## Task to complete
The output is the line holding "1053 393 28.78" and all lines after it to the end of the records below; restate them unchanged and add nothing.

(Data provided)

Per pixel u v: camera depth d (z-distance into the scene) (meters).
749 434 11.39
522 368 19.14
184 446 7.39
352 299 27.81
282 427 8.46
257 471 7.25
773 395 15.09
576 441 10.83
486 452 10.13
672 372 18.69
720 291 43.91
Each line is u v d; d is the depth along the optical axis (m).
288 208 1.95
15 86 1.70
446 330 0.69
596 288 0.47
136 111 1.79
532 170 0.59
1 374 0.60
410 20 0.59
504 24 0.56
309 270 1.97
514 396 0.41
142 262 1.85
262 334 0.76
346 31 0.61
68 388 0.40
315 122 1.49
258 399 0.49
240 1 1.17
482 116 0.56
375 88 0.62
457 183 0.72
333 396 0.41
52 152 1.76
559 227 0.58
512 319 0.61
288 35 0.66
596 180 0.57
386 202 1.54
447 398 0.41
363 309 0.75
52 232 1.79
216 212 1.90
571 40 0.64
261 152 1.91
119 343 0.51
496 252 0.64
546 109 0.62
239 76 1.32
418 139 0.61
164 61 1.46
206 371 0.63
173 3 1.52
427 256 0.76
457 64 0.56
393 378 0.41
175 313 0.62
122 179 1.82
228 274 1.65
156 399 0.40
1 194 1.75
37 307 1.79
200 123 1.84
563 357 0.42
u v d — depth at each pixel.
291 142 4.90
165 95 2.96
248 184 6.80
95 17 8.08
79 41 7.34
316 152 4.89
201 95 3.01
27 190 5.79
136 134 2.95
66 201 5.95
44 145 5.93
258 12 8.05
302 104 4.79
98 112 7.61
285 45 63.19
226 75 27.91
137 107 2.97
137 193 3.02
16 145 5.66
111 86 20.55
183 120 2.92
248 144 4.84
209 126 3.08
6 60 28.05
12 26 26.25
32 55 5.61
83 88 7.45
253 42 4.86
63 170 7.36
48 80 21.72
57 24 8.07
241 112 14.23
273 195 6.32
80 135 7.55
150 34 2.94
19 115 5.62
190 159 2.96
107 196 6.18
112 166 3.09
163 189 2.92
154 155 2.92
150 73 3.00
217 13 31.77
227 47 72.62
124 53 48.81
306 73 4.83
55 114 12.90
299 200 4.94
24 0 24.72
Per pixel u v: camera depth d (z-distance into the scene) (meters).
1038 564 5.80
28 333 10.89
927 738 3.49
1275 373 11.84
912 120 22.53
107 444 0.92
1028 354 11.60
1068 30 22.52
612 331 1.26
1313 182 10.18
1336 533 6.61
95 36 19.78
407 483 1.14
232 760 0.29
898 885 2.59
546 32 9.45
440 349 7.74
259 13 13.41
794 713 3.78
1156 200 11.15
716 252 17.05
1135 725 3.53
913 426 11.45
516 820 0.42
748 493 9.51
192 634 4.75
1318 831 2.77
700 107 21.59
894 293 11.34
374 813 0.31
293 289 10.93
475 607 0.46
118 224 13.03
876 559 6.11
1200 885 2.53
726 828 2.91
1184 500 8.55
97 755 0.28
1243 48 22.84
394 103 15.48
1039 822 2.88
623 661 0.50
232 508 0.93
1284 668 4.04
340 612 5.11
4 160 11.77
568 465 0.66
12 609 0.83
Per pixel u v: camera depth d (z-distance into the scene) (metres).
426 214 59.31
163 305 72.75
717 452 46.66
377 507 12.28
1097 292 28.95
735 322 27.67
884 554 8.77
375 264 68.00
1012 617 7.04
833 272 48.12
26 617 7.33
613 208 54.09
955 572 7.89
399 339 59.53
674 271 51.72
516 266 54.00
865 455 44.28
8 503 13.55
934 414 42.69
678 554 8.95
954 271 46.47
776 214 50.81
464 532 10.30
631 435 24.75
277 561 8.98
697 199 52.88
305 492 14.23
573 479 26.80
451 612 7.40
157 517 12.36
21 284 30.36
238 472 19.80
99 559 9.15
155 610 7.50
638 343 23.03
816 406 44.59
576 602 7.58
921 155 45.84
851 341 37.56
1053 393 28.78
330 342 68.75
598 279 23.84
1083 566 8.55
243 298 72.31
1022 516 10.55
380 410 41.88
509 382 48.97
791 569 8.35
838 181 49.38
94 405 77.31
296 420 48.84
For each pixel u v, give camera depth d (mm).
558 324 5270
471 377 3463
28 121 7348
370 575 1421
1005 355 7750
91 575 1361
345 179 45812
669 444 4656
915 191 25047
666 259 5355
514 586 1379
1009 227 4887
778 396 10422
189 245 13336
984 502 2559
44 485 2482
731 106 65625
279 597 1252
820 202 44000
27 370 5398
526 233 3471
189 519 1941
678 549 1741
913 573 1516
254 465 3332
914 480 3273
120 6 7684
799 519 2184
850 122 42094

(End Data provided)

## Answer section
1053 393 28.78
330 342 68.75
598 279 23.84
1083 566 8.55
243 298 72.31
1022 516 10.55
380 410 41.88
509 382 48.97
791 569 8.35
838 181 49.38
94 405 77.31
296 420 48.84
For each pixel u v, give camera depth d (mm).
558 324 5270
471 377 3463
28 121 7348
370 575 1421
1005 355 7750
91 575 1361
345 179 45812
669 444 4656
915 191 25047
666 259 5355
514 586 1379
1009 227 4887
778 396 10422
189 245 13336
984 502 2559
44 485 2482
731 106 65625
279 597 1252
820 202 44000
27 370 5398
526 233 3471
189 519 1941
678 549 1741
913 573 1516
254 465 3332
914 480 3273
120 6 7684
799 519 2184
850 122 42094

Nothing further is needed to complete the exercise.